Before the street filled with emergency vehicles, either Dallas or Ringo had made the gun disappear. Pippin had spoken for the stunned group, telling first the paramedics and then the responding police officers that the circuit box had blown and in the sudden darkness Buck had tripped over a chair and broken his arm. Pippin was also the cool head who had wrapped Desi in her coat and urged her to button it all the way and turn up the collar so no one could see the bruises forming around her neck. Then, to Dallas’s dismay, Pippin dumped Ringo’s nasty brew on the living room floor. The disgusting smell covered the lingering cordite from the gunshot.
Gwen had mesmerized the police officers, apologizing prettily as she told them she was scared of the dark. So when the lights went out it was her screams the neighbors had reported. The cops swallowed her story of a panic attack as if it were honey. Both looked as if they wanted to take her home and make sure she was really all right.
Desi leaned close to Buck’s ear and whispered, “Oh you stupid, stupid man! You almost killed yourself!”
He opened his eyes. “I love you, too, honey,” he rasped. He closed his eyes. The paramedics loaded him into the ambulance.
Desi ran back inside to grab her purse and keys, long enough to hear Ringo’s lament, “Damn it. We didn’t catch even a second of that on video.”
She cocked back her arm, let loose and slugged him in the belly.
“IS IT REALLY GONE?” Desi
asked yet again, as she adjusted a pillow beneath Buck’s arm. He lay in the middle of her bed, in her house, mellow from the painkillers.
“You keep asking that,” he said, the words slightly slurred. “It’s gone.”
He’d spent the night in the hospital after the doctors set his arm, encased it in a huge cast then loaded him up with painkillers. A parade of police officers had passed through the hospital room, making jokes about Buck’s clumsiness and how some guys would do anything for a vacation. Buck introduced Desi as his girlfriend. Desi liked that.

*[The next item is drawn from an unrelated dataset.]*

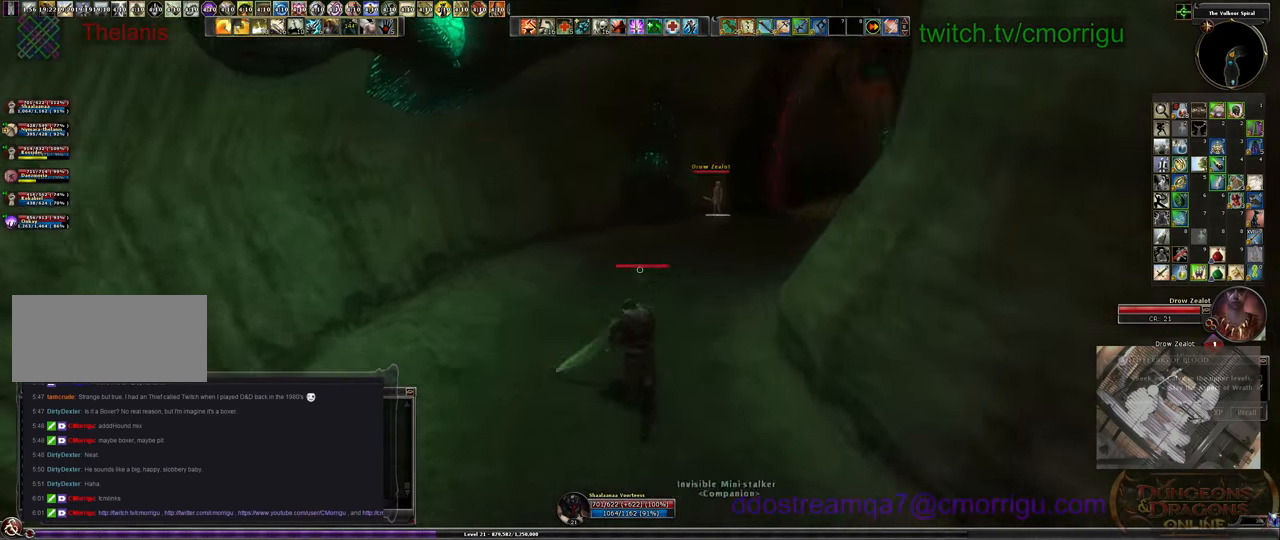
{"keys": ["w"], "events": []}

He had to go back in a week to make sure he wouldn’t need surgery. When he’d helped Desi bring Buck to her house, Alec had assured her that Buck wouldn’t need surgery. His arm would heal fine. Now she believed the shaman. She needed to believe Buck that the Dark Presence was really and truly gone.
“It is definitely gone. You have to trust me, honey. I know.”
She sat very gently beside him. “That knowing of yours is pretty strong, isn’t it?”
His eyelids fluttered as he fought to keep his eyes open. “Yes, it is. When I know I know. I’m never wrong.”
“You were going to shoot yourself to stop it. You almost died. I don’t know if I can forgive you for that.”
“You can,” he said with a crooked smile. “You already have.” He sighed and gave up the fight, drifting away.
While he slept, she quietly unpacked her clothes and toiletries. She put her closet back in order. She showered and took her dirty clothes to the basement to start some laundry. Her house belonged to her again. It felt like home. She finally let herself believe the Dark Presence was truly and forever gone.
Worry about her grandmother lingered. She hadn’t asked Buck or Alec about Grandma. She hadn’t told them that Grandma had helped her during the ghostly attack. Grandma had given her the words of forgiveness. Desi worried, plagued with guilt, that the Dark Presence had swallowed Grandma, dragging her along into whatever hell now contained him. She still got the shakes whenever she remembered Buck nearly killing himself in order to save her. It felt just as bad to realize Grandma might have sacrificed her eternal soul.